Give a count of the lines below that have the string "DateTime" in them, with no other words.

→ Information given:

= = = = =

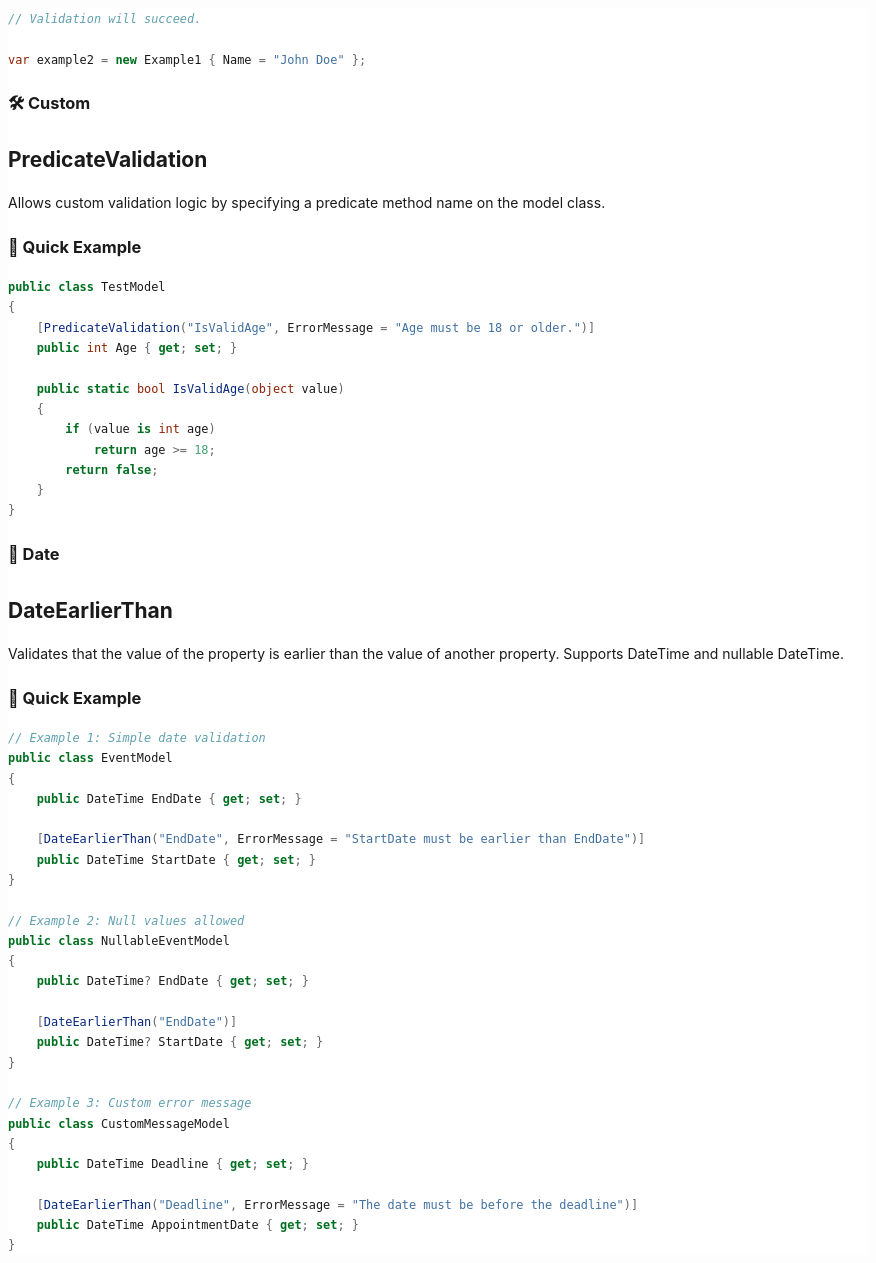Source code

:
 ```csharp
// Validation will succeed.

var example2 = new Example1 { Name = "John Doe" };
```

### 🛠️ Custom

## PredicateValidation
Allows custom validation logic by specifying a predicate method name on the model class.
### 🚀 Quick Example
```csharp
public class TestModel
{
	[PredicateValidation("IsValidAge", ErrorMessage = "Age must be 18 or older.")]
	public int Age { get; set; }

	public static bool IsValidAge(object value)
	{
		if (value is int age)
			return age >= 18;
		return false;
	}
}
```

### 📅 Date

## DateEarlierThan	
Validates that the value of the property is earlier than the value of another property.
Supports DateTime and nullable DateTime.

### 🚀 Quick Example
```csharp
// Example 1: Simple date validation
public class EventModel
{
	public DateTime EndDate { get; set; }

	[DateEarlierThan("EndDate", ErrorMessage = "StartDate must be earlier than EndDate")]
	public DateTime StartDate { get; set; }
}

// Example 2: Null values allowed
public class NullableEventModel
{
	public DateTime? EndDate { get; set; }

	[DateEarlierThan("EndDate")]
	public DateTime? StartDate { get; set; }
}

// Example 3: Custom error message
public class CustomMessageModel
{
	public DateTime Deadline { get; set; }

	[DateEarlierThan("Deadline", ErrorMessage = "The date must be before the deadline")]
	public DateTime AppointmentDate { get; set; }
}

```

= = = = =

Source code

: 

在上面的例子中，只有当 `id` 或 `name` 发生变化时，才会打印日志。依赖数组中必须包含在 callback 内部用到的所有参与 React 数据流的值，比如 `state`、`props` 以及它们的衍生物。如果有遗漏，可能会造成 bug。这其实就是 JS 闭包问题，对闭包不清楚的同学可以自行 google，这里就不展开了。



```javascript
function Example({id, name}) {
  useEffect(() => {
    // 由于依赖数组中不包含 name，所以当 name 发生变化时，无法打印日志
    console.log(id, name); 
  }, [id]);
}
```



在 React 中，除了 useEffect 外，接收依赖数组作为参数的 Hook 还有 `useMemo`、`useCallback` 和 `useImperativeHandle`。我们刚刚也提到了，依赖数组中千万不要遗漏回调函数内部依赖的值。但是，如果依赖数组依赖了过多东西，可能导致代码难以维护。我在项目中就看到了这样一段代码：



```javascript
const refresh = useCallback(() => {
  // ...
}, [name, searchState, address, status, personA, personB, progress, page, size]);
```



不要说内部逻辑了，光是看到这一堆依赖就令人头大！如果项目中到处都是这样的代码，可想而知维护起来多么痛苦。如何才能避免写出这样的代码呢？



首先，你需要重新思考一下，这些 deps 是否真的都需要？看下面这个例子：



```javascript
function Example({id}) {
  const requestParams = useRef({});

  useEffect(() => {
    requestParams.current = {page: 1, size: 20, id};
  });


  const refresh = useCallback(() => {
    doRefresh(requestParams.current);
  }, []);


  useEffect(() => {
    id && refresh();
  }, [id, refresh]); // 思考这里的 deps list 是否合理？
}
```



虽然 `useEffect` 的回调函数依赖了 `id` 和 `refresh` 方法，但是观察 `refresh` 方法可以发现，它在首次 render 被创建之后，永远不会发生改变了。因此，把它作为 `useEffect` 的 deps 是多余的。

= = = = =

→ Written response:
7